AINAR is still under development. The game developers are using player feedback to make the game more effective and more fun. In addition, the app will soon be tested on patients in a hospital environment at the Elisabeth-TweeSteden Ziekenhuis (ETZ) in Tilburg and other facilities. Elisabeth’s research (which will help constantly improve the algorithm) will continue until at least 2023. And after that date? “Then I want to start creating an app for children, because they suffer from this problem even more acutely. And hopefully we will soon be able to use the algorithm to tackle other problems as well. I still have lots of ideas about how I can make an impact as an academic entrepreneur.”

How the AINAR game app works

AINAR is a relatively simple puzzle game where you colour in boxes by tapping your smartphone's screen. As you do so, the app analyses your face using the phone's selfie camera. If the algorithm detects incipient signs of anxiety or stress, the puzzle squares turn red. If you are calm and collected, they are blue. The objective is to try to change the colour of as many squares as possible from red to blue.

Tackling the problem in the waiting room

Research conducted at Sanquin indicates that the donors’ fear of needles increases enormously while they sit in the waiting room and then spikes when the needle goes into their arm. So the waiting room is the place where you should tackle the problem, Elisabeth says. “The nurses do their best to calm people down, but they are actually too late as the fear experienced by the donors overpowers everything else at that stage. Even so, that positive interaction between the nurses and donors is clearly still needed.
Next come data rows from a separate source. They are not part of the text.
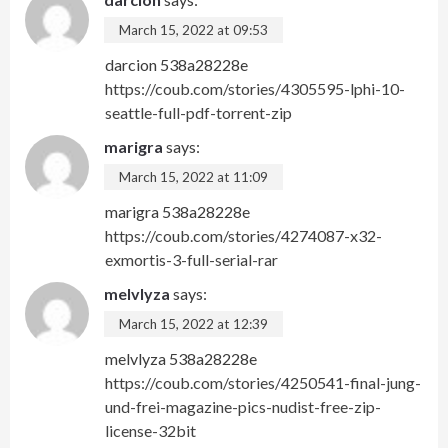
March 15, 2022 at 09:53
darcion 538a28228e
https://coub.com/stories/4305595-lphi-10-
seattle-full-pdf-torrent-zip
marigra
says:
March 15, 2022 at 11:09
marigra 538a28228e
https://coub.com/stories/4274087-x32-
exmortis-3-full-serial-rar
melvlyza
says:
March 15, 2022 at 12:39
melvlyza 538a28228e
https://coub.com/stories/4250541-final-jung-
und-frei-magazine-pics-nudist-free-zip-
license-32bit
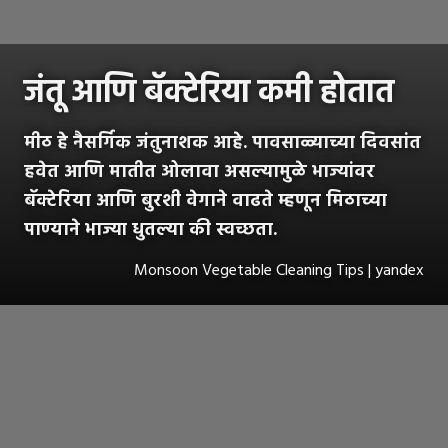
जंतू आणि बॅक्टेरिया कमी होतात
मीठ हे नैसर्गिक जंतुनाशक आहे. पावसाळ्याच्या दिवसांत
हवेत आणि मातीत ओलावा असल्यामुळे भाज्यांवर
बॅक्टेरिया आणि बुरशी वेगाने वाढते म्हणून मिठाच्या
पाण्याने भाज्या धुतल्या की स्वच्छता.
Monsoon Vegetable Cleaning Tips | yandex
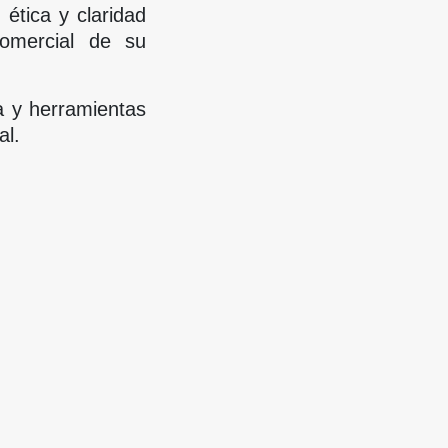
ética y claridad
comercial de su
 y herramientas
al.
After playing AINAR, people will hopefully be more receptive to the nurses’ efforts.”  

Want to try AINAR yourself? You can download the game here.
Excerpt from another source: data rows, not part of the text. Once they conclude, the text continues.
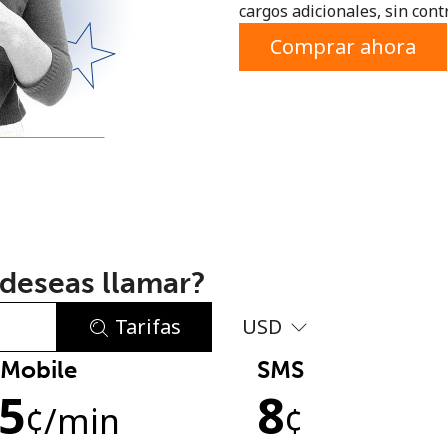
cargos adicionales, sin contr
o
Comprar ahora
deseas llamar?
Tarifas
USD
Mobile
SMS
No se ha creado una contraseña
.5
8
Mínimo 8 caracteres
¢
/min
¢
Una letra mayúscula y una minúscula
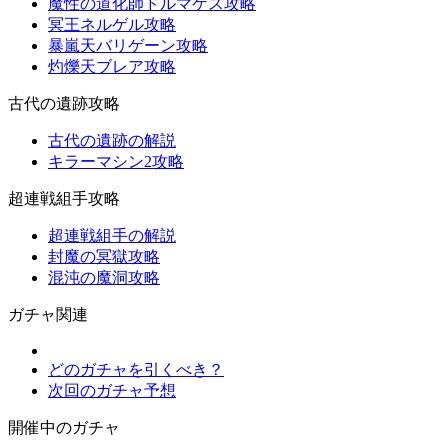
魔性の道化師ドルマゲス攻略
冥王ネルゲル攻略
暴嵐天バリゲーン攻略
灼爍天ブレア攻略
古代の遺跡攻略
古代の遺跡の解説
キラーマシン2攻略
超連戦組手攻略
超連戦組手の解説
封魔の冥獄攻略
混沌の魔洞攻略
ガチャ関連
どのガチャを引くべき？
次回のガチャ予想
開催中のガチャ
Collaboration between Tilburg University and ETZ 

Within the WeCare partnership, Tilburg University (TiU) and the Elisabeth-TweeSteden Ziekenhuis (ETZ) have jointly carried out research in the field of data science and other areas for several years. The AINAR team collaborates with the neurosurgery department of the ETZ and has also received a WeCare grant from TiU/ETZ. The initiator is Peter van Dun. As an anaesthetic nurse, he immediately contacted Elisabeth when he heard that she was developing an app to help alleviate needle phobia. After 40 years of working in nursing, he is intimately familiar with this problem. Not only what it does to the patient, but also all the challenges it creates for the healthcare providers.

Listening to professionals in the workplace

Peter tells us about an oncology patient who had been living on tenterhooks for days because of the injection he was about to be given. In fact, the patient was much more afraid of the injection than the possible consequences of his illness. And another patient with acute abdominal pain, who, after hours of soothing persuasion in the emergency room, finally agreed to being given an injection under inhalation sedation in the anaesthesiology department. Peter is convinced that you can only effectively tackle needle phobia if you can respond to the needs of the individual patient and combine innovative techniques with information provided by experienced nurses. When the game app testing programme starts in the ETZ in the near future, his main goal is to make sure that the professionals in the workplace will be given the opportunity of providing input.